**INFORMATION PROVIDED:**

---

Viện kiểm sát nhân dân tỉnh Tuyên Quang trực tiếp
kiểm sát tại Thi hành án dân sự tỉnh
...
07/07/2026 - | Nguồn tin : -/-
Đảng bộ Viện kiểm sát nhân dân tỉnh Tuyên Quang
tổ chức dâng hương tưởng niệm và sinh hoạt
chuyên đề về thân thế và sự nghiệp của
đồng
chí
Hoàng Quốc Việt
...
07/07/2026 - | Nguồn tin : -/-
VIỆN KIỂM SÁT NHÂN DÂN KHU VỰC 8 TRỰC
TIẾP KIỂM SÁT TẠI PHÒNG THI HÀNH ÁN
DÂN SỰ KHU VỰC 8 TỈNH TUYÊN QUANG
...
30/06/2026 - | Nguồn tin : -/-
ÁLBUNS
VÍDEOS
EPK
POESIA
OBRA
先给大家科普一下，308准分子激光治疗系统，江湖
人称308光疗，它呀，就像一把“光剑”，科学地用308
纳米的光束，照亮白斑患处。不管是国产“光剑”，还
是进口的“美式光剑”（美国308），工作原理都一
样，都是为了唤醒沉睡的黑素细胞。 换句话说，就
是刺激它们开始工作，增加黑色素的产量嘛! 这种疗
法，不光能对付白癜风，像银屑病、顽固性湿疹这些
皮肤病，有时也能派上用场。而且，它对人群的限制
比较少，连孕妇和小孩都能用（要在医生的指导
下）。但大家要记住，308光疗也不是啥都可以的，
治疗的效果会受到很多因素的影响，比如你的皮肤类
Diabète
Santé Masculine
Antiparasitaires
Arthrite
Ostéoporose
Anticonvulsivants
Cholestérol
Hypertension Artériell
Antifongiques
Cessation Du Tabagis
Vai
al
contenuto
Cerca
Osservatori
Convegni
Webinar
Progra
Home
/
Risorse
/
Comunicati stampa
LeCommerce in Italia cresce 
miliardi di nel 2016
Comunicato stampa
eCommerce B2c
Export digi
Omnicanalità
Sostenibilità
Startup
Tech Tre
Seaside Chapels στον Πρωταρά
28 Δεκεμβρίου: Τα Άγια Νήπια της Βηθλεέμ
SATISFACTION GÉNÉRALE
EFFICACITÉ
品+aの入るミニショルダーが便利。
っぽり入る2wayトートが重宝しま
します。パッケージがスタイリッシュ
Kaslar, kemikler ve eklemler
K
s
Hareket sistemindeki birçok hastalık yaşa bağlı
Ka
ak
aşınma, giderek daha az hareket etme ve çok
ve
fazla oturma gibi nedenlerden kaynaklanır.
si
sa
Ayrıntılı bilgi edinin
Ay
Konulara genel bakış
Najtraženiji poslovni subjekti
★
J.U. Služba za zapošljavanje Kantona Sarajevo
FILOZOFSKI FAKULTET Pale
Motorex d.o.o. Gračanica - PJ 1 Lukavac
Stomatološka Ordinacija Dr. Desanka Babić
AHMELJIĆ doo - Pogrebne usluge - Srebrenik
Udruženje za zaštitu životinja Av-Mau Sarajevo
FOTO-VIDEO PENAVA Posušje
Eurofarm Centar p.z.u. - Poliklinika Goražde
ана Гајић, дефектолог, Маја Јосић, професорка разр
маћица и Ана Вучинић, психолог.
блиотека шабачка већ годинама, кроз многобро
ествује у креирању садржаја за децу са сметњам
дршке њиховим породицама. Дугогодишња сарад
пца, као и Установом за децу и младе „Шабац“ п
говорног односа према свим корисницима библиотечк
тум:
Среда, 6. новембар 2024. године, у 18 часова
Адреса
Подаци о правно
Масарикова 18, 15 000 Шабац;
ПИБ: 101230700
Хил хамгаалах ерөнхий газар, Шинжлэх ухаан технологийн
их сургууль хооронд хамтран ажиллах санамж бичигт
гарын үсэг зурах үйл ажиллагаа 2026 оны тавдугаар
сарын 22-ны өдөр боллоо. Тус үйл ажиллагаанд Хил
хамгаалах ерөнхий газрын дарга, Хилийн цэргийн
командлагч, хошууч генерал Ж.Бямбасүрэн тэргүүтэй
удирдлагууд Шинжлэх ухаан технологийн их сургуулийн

---

**TASK BRIEF:**
Whenever the string "хамгаалах" shows up on a line of the listing, copy that line.

**RESPONSE BELOW:**
Хил хамгаалах ерөнхий газар, Шинжлэх ухаан технологийн
хамгаалах ерөнхий газрын дарга, Хилийн цэргийн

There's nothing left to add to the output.